Miller plateau in Buck Converter Synchronous

[Occio]

Hi, I can't understand why in hard switching there is Miller plateau but no presence of it in soft switching. I don't know if I'm thinking well considering Miller plateau effect: when, for example in the high-side FET turn-on with high load, when ids = iL, vgs = Vth + iL/gm and so it remains constant during vds reaches zero. But why in soft switching it doesn't happen? I read that I have to consider the polarity of Cgd: in hard switching vgd goes from negative to positive values while in soft switching it remains always positive. How can I connect the two things?
Thanks!

 

[unclejed613]

https://www.vishay.com/docs/73217/an608a.pdf

because you have two capacitances at work, Cgd and Cgs.

from page 3

The slope of the Miller Plateau is generally shown to have a zero, or a near-zero slope, but this gradient depends on the division of drive current between Cgd and Cgs.
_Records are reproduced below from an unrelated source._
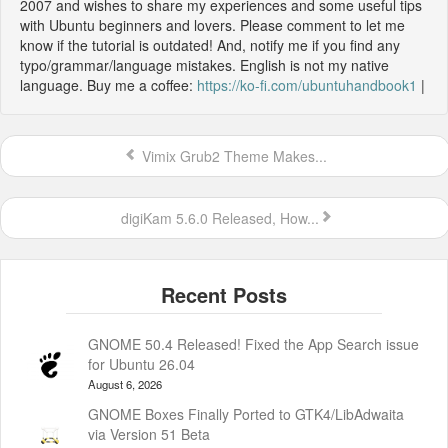
2007 and wishes to share my experiences and some useful tips
with Ubuntu beginners and lovers. Please comment to let me
know if the tutorial is outdated! And, notify me if you find any
typo/grammar/language mistakes. English is not my native
language. Buy me a coffee:
https://ko-fi.com/ubuntuhandbook1
|
Vimix Grub2 Theme Makes...
digiKam 5.6.0 Released, How...
GNOME 50.4 Released! Fixed the App Search issue
for Ubuntu 26.04
August 6, 2026
GNOME Boxes Finally Ported to GTK4/LibAdwaita
via Version 51 Beta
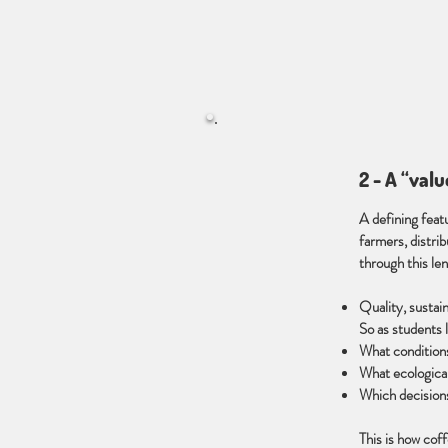
2 - A “val
A defining featu
farmers, distri
through this le
Quality, sustain
So as students l
What conditions
What ecological
Which decision
This is how cof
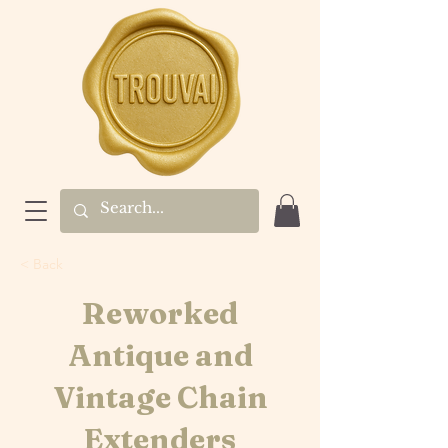
< Back
Reworked
Antique and
Vintage Chain
Extenders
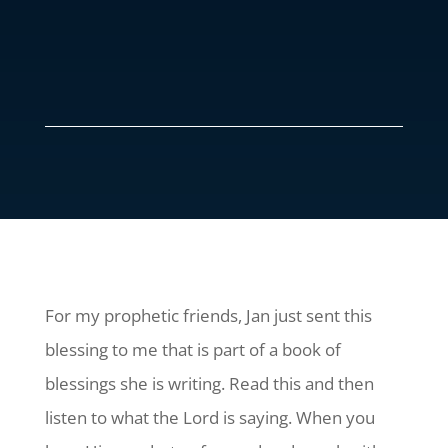
For my prophetic friends, Jan just sent this
blessing to me that is part of a book of
blessings she is writing. Read this and then
listen to what the Lord is saying. When you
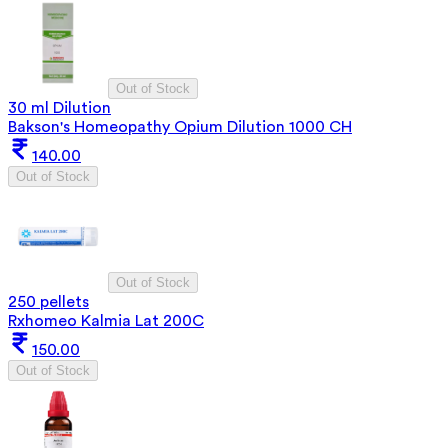
Out of Stock
30 ml Dilution
Bakson's Homeopathy Opium Dilution 1000 CH
140.00
Out of Stock
Out of Stock
250 pellets
Rxhomeo Kalmia Lat 200C
150.00
Out of Stock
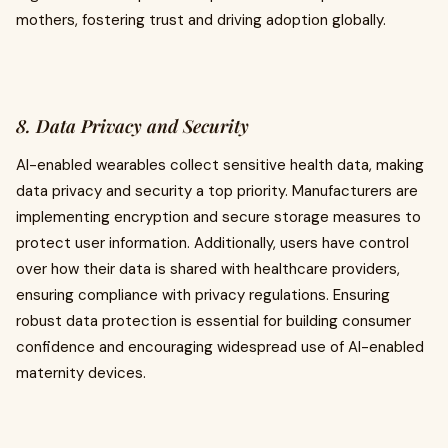
mothers, fostering trust and driving adoption globally.
8. Data Privacy and Security
AI-enabled wearables collect sensitive health data, making
data privacy and security a top priority. Manufacturers are
implementing encryption and secure storage measures to
protect user information. Additionally, users have control
over how their data is shared with healthcare providers,
ensuring compliance with privacy regulations. Ensuring
robust data protection is essential for building consumer
confidence and encouraging widespread use of AI-enabled
maternity devices.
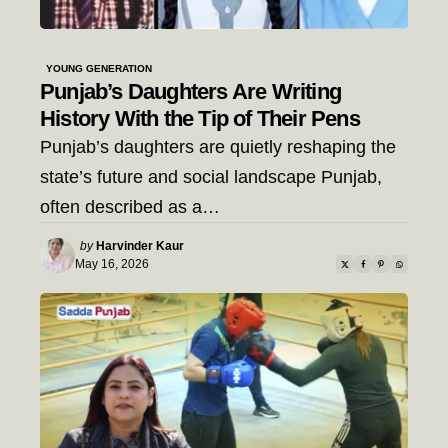
YOUNG GENERATION
Punjab’s Daughters Are Writing
History With the Tip of Their Pens
Punjab’s daughters are quietly reshaping the
state’s future and social landscape Punjab,
often described as a…
Posted
by
Harvinder Kaur
by
May 16, 2026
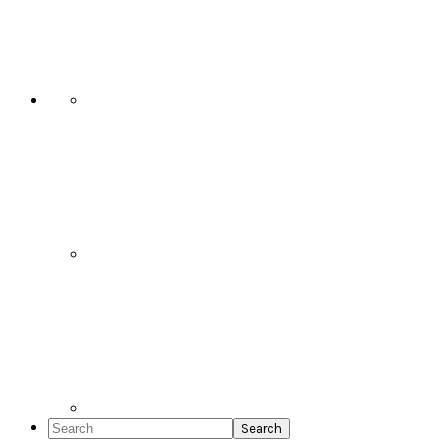
Social
Icons
Search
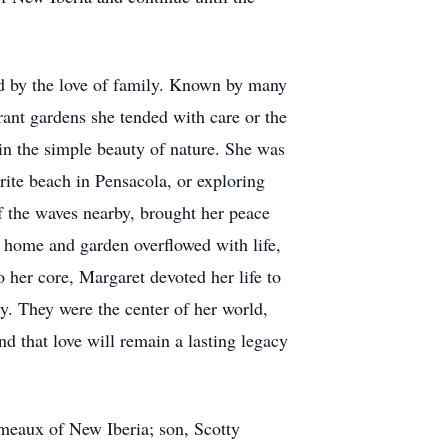
 by the love of family. Known by many
brant gardens she tended with care or the
in the simple beauty of nature. She was
rite beach in Pensacola, or exploring
f the waves nearby, brought her peace
r home and garden overflowed with life,
 her core, Margaret devoted her life to
ly. They were the center of her world,
d that love will remain a lasting legacy
meaux of New Iberia; son, Scotty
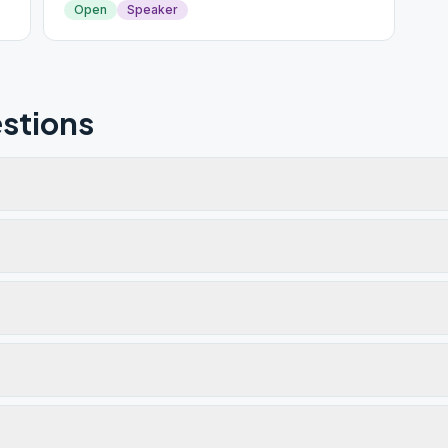
Open
Speaker
stions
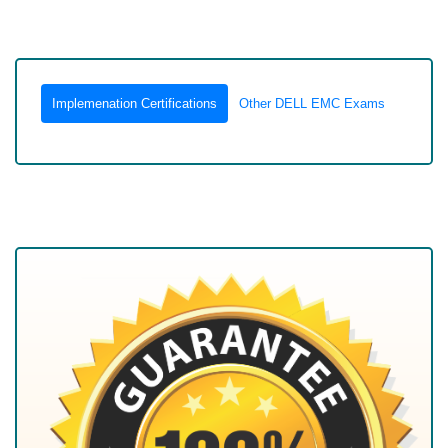
Implemenation Certifications
Other DELL EMC Exams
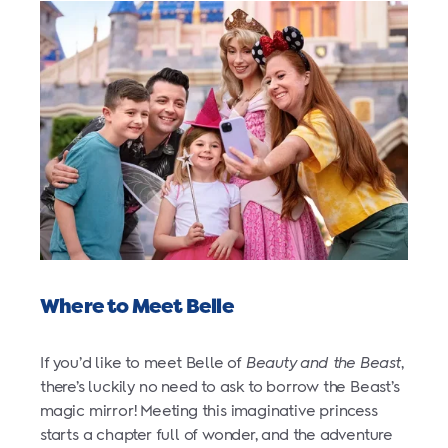
Where to Meet Belle
If you’d like to meet Belle of
Beauty and the Beast
,
there’s luckily no need to ask to borrow the Beast’s
magic mirror! Meeting this imaginative princess
starts a chapter full of wonder, and the adventure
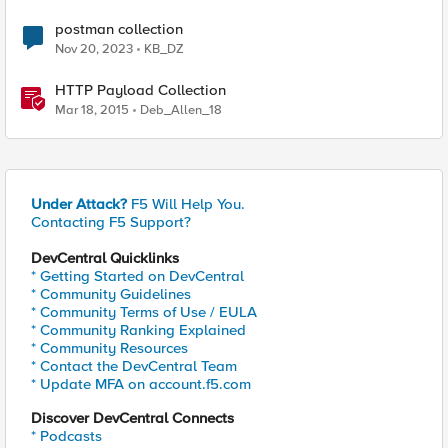
postman collection
Nov 20, 2023
KB_DZ
HTTP Payload Collection
Mar 18, 2015
Deb_Allen_18
Under Attack?
F5 Will Help You.
Contacting F5 Support?
DevCentral Quicklinks
* Getting Started on DevCentral
* Community Guidelines
* Community Terms of Use / EULA
* Community Ranking Explained
* Community Resources
* Contact the DevCentral Team
* Update MFA on account.f5.com
Discover DevCentral Connects
* Podcasts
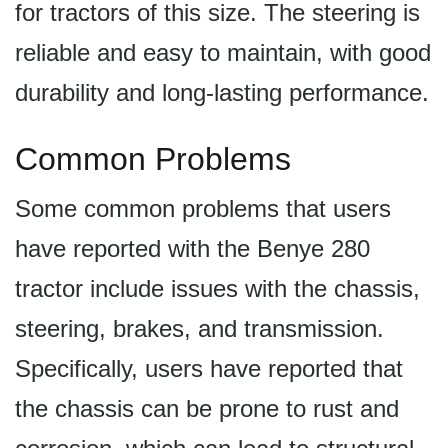
for tractors of this size. The steering is
reliable and easy to maintain, with good
durability and long-lasting performance.
Common Problems
Some common problems that users
have reported with the Benye 280
tractor include issues with the chassis,
steering, brakes, and transmission.
Specifically, users have reported that
the chassis can be prone to rust and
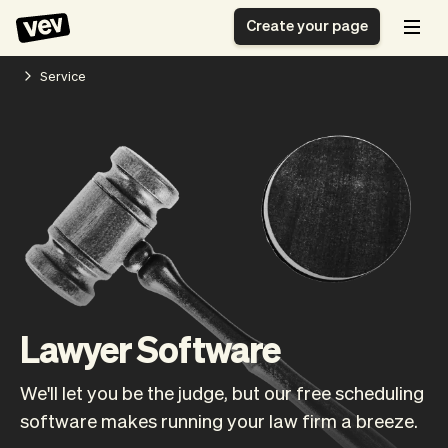
Create your page
Service
Software for small
Registration form
businesses
Ordering system
Delivery software
Booking system
POS Solution
Class scheduling
Stories
Help
Reservation system
software
Blog
Field Service Software
Appointment scheduler
What's new
Styling
CRM for small
Payments
Business
businesses
Pro
Lawyer Software
Ultra
App
Software
We'll let you be the judge, but our free scheduling
Tax
Vev
software makes running your law firm a breeze.
Team
Auto pilot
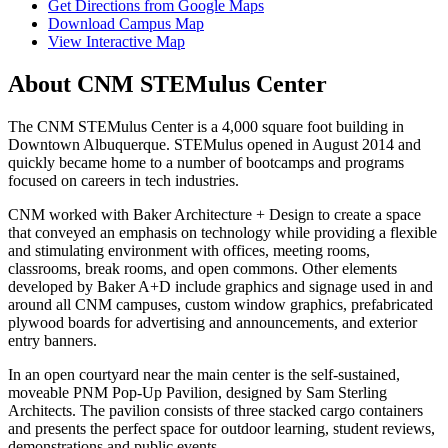
Get Directions from Google Maps
Download Campus Map
View Interactive Map
About CNM STEMulus Center
The CNM STEMulus Center is a 4,000 square foot building in
Downtown Albuquerque. STEMulus opened in August 2014 and
quickly became home to a number of bootcamps and programs
focused on careers in tech industries.
CNM worked with Baker Architecture + Design to create a space
that conveyed an emphasis on technology while providing a flexible
and stimulating environment with offices, meeting rooms,
classrooms, break rooms, and open commons.
Other elements
developed by Baker A+D include graphics and signage used in and
around all CNM campuses, custom window graphics, prefabricated
plywood boards for advertising and announcements, and exterior
entry banners.
In an open courtyard near the main center is the self-sustained,
moveable PNM Pop-Up Pavilion, designed by Sam Sterling
Architects. The pavilion
consists of three stacked cargo containers
and presents the perfect space for outdoor learning, student reviews,
demonstrations and public events.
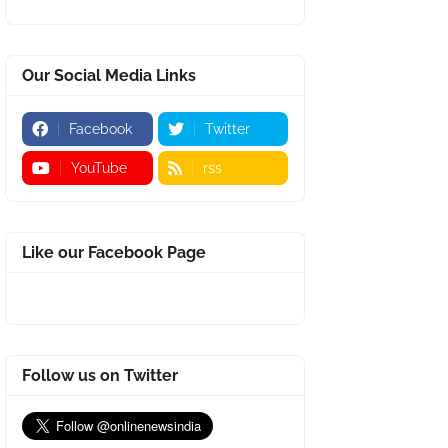
Our Social Media Links
Facebook
Twitter
YouTube
rss
Like our Facebook Page
Follow us on Twitter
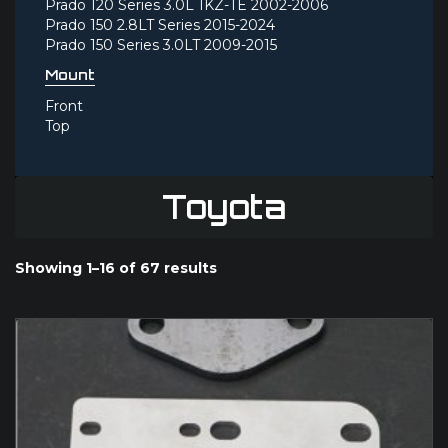
Prado 120 Series 3.0L 1KZ-TE 2002-2006
Prado 150 2.8LT Series 2015-2024
Prado 150 Series 3.0LT 2009-2015
Mount
Front
Top
Toyota
Showing 1–16 of 67 results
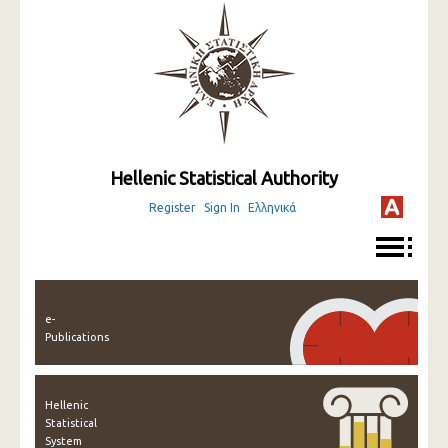
Hellenic Statistical Authority
Register
Sign In
Ελληνικά
e-
Publications
Hellenic
Statistical
System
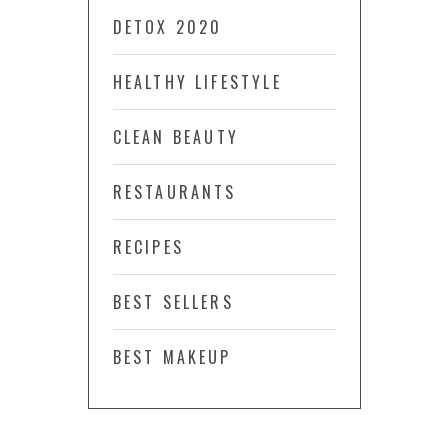
DETOX 2020
HEALTHY LIFESTYLE
CLEAN BEAUTY
RESTAURANTS
RECIPES
BEST SELLERS
BEST MAKEUP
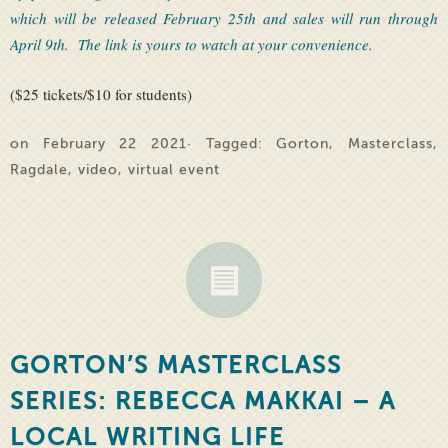
which will be released February 25th and sales will run through
April 9th. The link is yours to watch at your convenience.
($25 tickets/$10 for students)
on February 22 2021· Tagged:
Gorton
,
Masterclass
,
Ragdale
,
video
,
virtual event
GORTON’S MASTERCLASS
SERIES: REBECCA MAKKAI – A
LOCAL WRITING LIFE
If the slope is non-zero then some of the drive current is flowing into Cgs. If the slope is zero then all the drive current is flowing into Cgd. This happens if the Cgd x Vgd product increases very quickly and all the drive current is being used to accommodate the change in voltage across Cgd. As such, QGD is the charge injected into the gate during the time the device is in the Miller Plateau. It should be noted that once the plateau is finished (when Vds reaches its on-state value), Cgd becomes constant again and the bulk of the current flows into Cgs. The gradient is not as steep as it was in the first period t2, because Cgd is much larger and closer in magnitude to that of Cgs.

 

[Occio]

https://www.vishay.com/docs/73217/an608a.pdf

because you have two capacitances at work, Cgd and Cgs.

from page 3

Thank you, it was what I was looking for. I read some time ago this paper from Vishay, but I didn't remember it anymore. Thanks again!